Dienstag, 29. April 2008 13:19
clarissa colonia: Werter Rudolfus,
Sie kennen ihn nicht; ich kenne ihn nicht und der Autor …? Selbst wenn er ihn denn kennte, wie wollte er Stärke oder Schwäche des Glaubens (sic!) eines anderen beurteilen? Verfügt der Autor über das ominöse Meßgerät? Und wenn ja, welche Maßeinheit legt er/das zugrunde – 1 fides?
Über „meßbare“ Fakten können wir gerne reden; z. B. über die dogmatische Stimmigkeit konkreter Aussagen, über die Charakterfestigkeit in konkreten Sachauseinandersetzungen etc. Aber glaubensschwach?
Dienstag, 29. April 2008 13:14
Rodolfo Panetta: @ clarissa
Si tacuisses! Die hetzerische Berichterstattung in Blättern wie dem „Tagesanzeiger“ folgt weit weniger intellektuellen Ansprüchen und wahrer Aufrichtigkeit. Den besprochenen Priester selbst kenne ich nicht. Vielleicht kennt ihn der Verfasser des Artikels besser. Aber wir kennen alle den Typus des mittelmäßigen, zeitgeisthörigen und romfeindlichen Karrieristen, der sich in unseren Diözesen breitgemacht hat.

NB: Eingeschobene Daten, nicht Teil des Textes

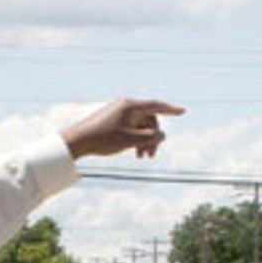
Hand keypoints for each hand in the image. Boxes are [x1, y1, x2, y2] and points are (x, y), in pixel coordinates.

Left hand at [60, 99, 184, 158]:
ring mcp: (118, 113)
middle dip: (152, 138)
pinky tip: (133, 152)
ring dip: (144, 141)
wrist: (77, 141)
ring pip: (140, 126)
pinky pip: (131, 128)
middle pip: (148, 120)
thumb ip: (150, 138)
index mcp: (130, 106)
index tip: (183, 111)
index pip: (156, 106)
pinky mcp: (113, 120)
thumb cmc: (103, 139)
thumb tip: (163, 135)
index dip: (171, 109)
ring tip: (141, 157)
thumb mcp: (131, 140)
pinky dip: (135, 139)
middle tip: (150, 156)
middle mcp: (125, 106)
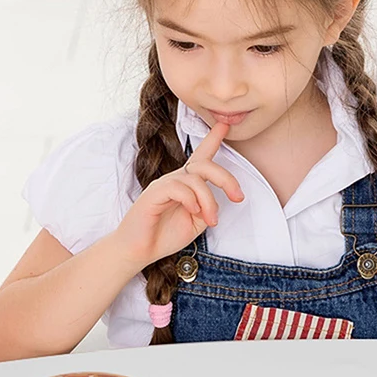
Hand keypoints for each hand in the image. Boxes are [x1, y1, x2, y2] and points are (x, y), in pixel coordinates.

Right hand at [115, 121, 243, 269]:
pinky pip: (179, 188)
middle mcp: (175, 180)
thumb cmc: (163, 237)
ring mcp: (163, 185)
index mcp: (186, 186)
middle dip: (227, 178)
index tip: (224, 125)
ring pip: (195, 179)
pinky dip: (191, 199)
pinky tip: (193, 211)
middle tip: (238, 197)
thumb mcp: (196, 224)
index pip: (200, 157)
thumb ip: (207, 208)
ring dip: (209, 201)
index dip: (213, 140)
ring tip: (210, 220)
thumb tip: (215, 201)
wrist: (138, 251)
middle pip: (205, 165)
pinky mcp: (154, 193)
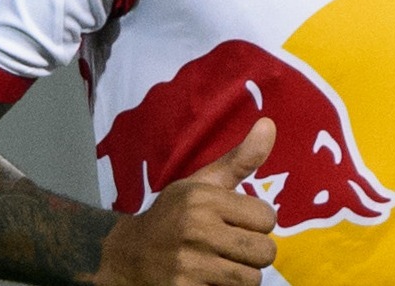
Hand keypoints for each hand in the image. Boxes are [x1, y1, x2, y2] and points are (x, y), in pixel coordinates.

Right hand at [96, 117, 278, 285]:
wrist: (125, 256)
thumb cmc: (172, 216)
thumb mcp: (201, 184)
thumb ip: (240, 160)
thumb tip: (270, 124)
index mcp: (203, 199)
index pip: (267, 218)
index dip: (258, 223)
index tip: (239, 223)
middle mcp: (196, 230)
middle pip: (264, 252)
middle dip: (254, 253)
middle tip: (234, 248)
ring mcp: (189, 265)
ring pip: (251, 280)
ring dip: (242, 276)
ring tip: (223, 265)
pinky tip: (208, 280)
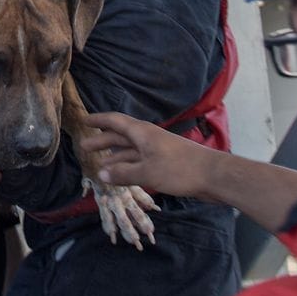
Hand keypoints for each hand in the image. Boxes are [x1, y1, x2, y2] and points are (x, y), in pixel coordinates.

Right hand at [81, 112, 219, 198]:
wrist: (213, 175)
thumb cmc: (180, 169)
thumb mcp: (147, 172)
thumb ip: (123, 173)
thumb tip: (100, 174)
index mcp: (142, 133)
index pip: (115, 121)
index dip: (98, 120)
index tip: (83, 120)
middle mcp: (147, 137)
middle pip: (120, 136)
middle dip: (102, 140)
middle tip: (84, 147)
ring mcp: (157, 149)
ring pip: (130, 150)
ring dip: (115, 156)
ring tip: (99, 164)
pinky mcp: (165, 162)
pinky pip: (139, 160)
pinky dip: (128, 166)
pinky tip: (122, 175)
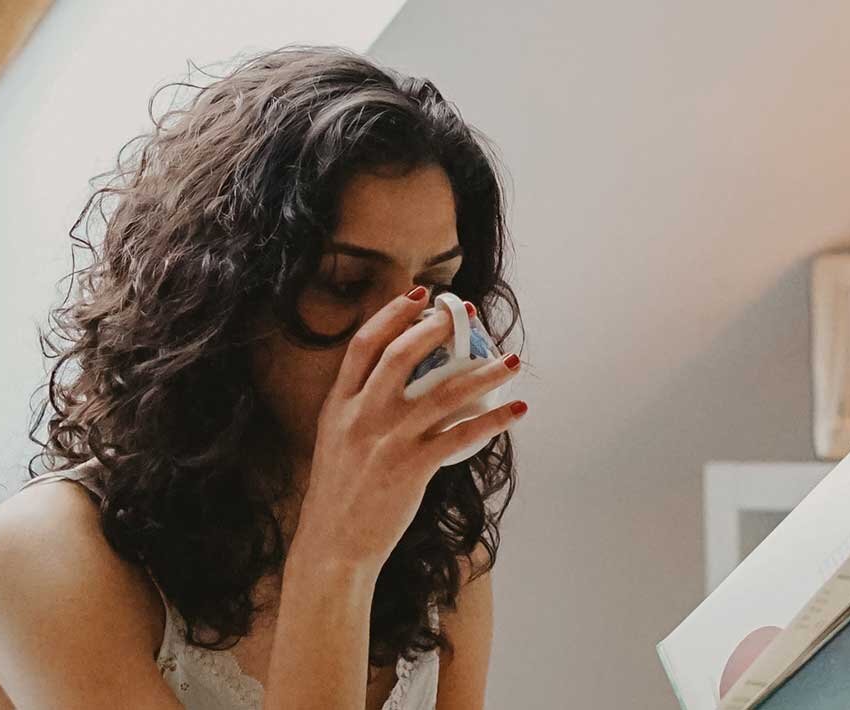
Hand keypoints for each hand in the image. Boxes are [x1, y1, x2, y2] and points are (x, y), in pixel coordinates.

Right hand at [292, 287, 525, 569]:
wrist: (333, 545)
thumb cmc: (339, 495)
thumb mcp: (335, 440)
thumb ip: (360, 408)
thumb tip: (399, 383)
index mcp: (339, 405)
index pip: (364, 345)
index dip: (392, 314)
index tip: (420, 296)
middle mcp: (362, 416)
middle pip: (402, 356)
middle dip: (438, 329)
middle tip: (469, 315)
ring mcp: (388, 440)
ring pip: (444, 392)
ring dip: (484, 372)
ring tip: (511, 360)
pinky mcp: (412, 467)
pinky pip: (462, 435)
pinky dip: (494, 421)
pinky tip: (517, 411)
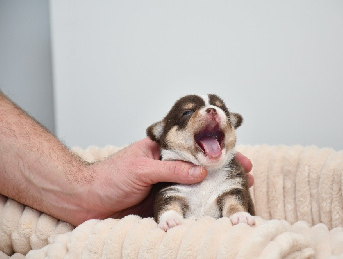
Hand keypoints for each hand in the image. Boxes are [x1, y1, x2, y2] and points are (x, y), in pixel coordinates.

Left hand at [77, 138, 252, 224]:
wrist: (85, 200)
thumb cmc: (108, 176)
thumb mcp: (142, 168)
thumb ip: (171, 169)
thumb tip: (201, 171)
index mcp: (162, 149)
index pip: (195, 144)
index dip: (216, 148)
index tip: (236, 152)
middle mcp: (167, 166)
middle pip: (201, 165)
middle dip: (224, 168)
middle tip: (246, 174)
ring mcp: (166, 185)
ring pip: (195, 185)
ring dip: (216, 188)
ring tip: (239, 191)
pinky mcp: (162, 203)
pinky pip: (184, 203)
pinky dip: (198, 206)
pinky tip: (214, 209)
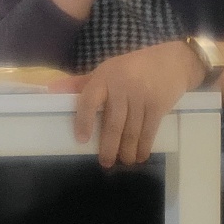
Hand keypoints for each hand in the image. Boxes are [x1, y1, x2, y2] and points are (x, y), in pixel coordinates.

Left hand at [57, 41, 204, 166]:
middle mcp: (122, 86)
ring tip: (123, 162)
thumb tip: (51, 90)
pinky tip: (140, 156)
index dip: (84, 120)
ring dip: (127, 150)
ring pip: (131, 130)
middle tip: (105, 163)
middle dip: (108, 146)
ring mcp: (142, 96)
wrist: (173, 60)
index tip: (81, 140)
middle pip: (113, 123)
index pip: (89, 99)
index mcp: (104, 77)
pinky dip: (144, 146)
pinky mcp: (159, 105)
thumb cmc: (133, 66)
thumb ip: (80, 82)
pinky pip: (149, 130)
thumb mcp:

Man muß heute leider diesem Typus entsprechen, um die Zustimmung der Welt zu erlangen.
Dienstag, 29. April 2008 12:58
clarissa colonia: Schon einmal fragte ich,
ob schweizer Politiker als Neutra anzusehen seien; aber in facto: Wer schreibt, daß ein anderer (den er überdies wahrscheinlich gar nicht persönlich kennt) als glaubensschwach gelte, befindet sich wohl im Besitz eines scentologischen Gllaubensmeßgeräts. Allein, eine solche Behauptung öffentlich als „ernstzunehmende Nachricht“ zu publizieren, disqualifiziert ihren Autor intellektuell und journalistisch!
Dienstag, 29. April 2008 12:20
Politicum helveticus: Gestatten Sie mir …
… , da Sie die staatskirchenrechtlichen Funktionäre pauschal als traditionell rom- und kirchenfeindlich bezeichnen, dass ich die Redakteure von kreuz.net pauschal als traditionell dumme Menschen bezeichne.
Dienstag, 29. April 2008 11:13
Dr. Span: Regens Annen
Ich kenne Herrn Regens Annen als sehr kirchentreuen, intelligenten, diskreten und ausgesprochen beliebten Priester.
Die im Artikel Artikel ‘Weihbischof von Meiers Gnaden’ vorgebrachte Kritik an Regens Annen entbehrt jeglicher Sachlichkeit.
Dienstag, 29. April 2008 10:44
Pünktchen: „antikirchliche Berichterstattung“
… gilt als farblose, glaubensschwache Persönlichkeit … den Bonzen des Züricher Staatskirchentums bedingungslos hörig …

Wie gut, daß der antikirchlichen Berichterstattung des Tages-Anzeiger endlich die kirchenfreundlichen Berichte und Einschätzungen von kreuz.net entgegengestellt werden können!